The Court will also hear one hour of arguments as to whether or not it should rule on constitutionality at all. The justices may decide as the Fourth Circuit did that the individual mandate's penalty is a tax that triggers the Anti-Injunction Rule. If so, the Court will shelve the issue until the first penalties are paid in 2015. In this scenario, neither side gets a "win." However, a Supreme Court ruling characterizing the penalty as a "tax" would support the argument for constitutionality under the Taxing and Spending Clause.

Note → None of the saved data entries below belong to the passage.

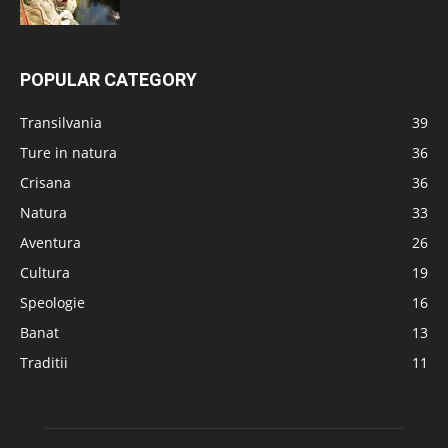
POPULAR CATEGORY
Transilvania
39
Ture in natura
36
Crisana
36
Natura
33
Aventura
26
Cultura
19
Speologie
16
Banat
13
Traditii
11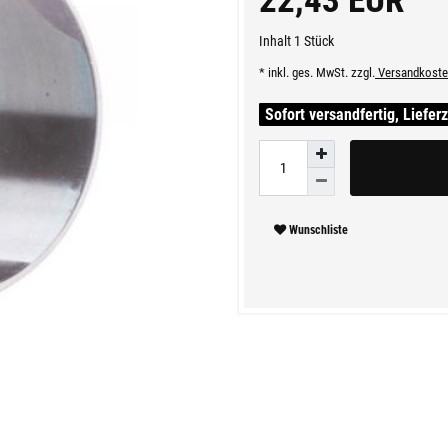
22,43 EUR
Inhalt
1
Stück
* inkl. ges. MwSt. zzgl.
Versandkoste
Sofort versandfertig, Liefer
Wunschliste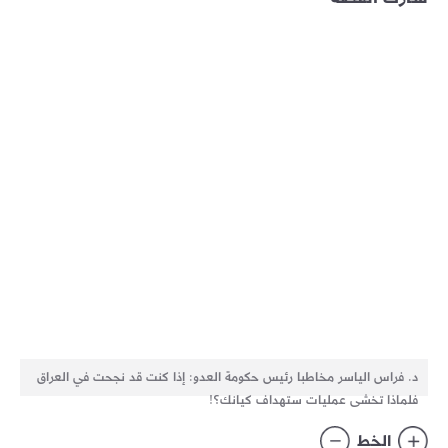
د. فراس الياسر مخاطبا رئيس حكومة العدو: إذا كنت قد نجحت في العراق
فلماذا تخشى عمليات ستهداف كيانك؟!
الخط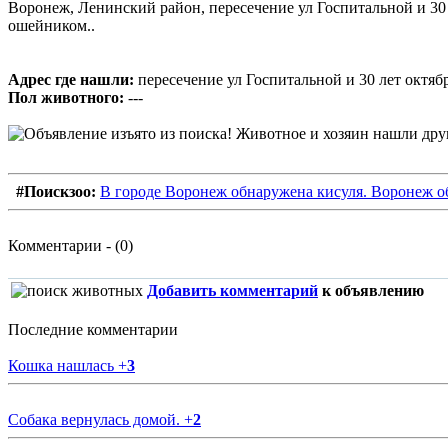
Воронеж, Ленинский район, пересечение ул Госпитальной и 30 л
ошейником..
Адрес где нашли:
пересечение ул Госпитальной и 30 лет октяб
Пол животного:
---
#Поискзоо:
В городе Воронеж обнаружена кисуля. Воронеж о
Комментарии - (0)
Добавить комментарий
к объявлению
Последние комментарии
Кошка нашлась
+
3
Собака вернулась домой.
+
2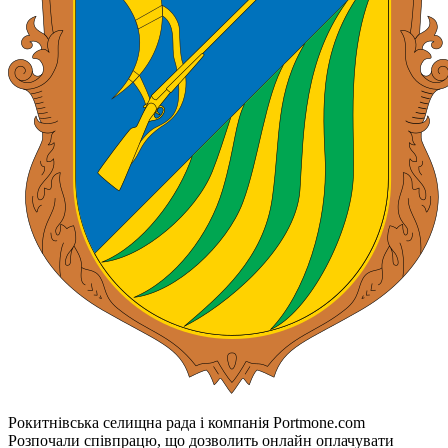
Рокитнівська селищна рада і компанія Portmone.com
Розпочали співпрацю, що дозволить онлайн оплачувати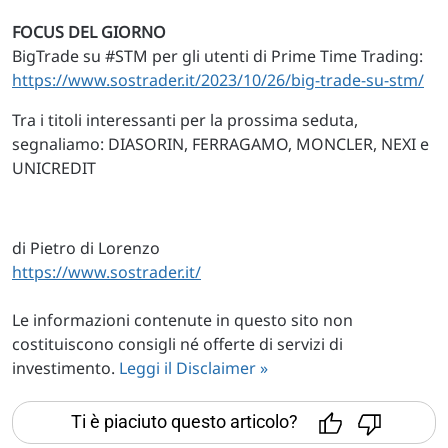
FOCUS DEL GIORNO
BigTrade su #STM per gli utenti di Prime Time Trading:
https://www.sostrader.it/2023/10/26/big-trade-su-stm/
Tra i titoli interessanti per la prossima seduta,
segnaliamo: DIASORIN, FERRAGAMO, MONCLER, NEXI e
UNICREDIT
di Pietro di Lorenzo
https://www.sostrader.it/
Le informazioni contenute in questo sito non
costituiscono consigli né offerte di servizi di
investimento.
Leggi il Disclaimer »
Ti è piaciuto questo articolo?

The sole path to full victory for the U.S. -- protecting Obamacare and the individual mandate -- is through the Commerce Clause. A ruling holding the mandate constitutional under the Taxing and Spending Clause but unconstitutional under the Commerce Clause would preserve the statute but complicate or limit Congress's commerce power. Finding the mandate unconstitutional but severable would simply guarantee a slow and painful death rather than an immediate end for health care reform.
The Supreme Court case on health care will almost certainly result in another seminal Commerce Clause ruling. Unless the Court dismisses the case altogether, its ruling will expand, limit, or qualify Congress's exercise of commerce power -- setting an important precedent that will affect future federal legislation in areas from health care to criminal law to civil rights.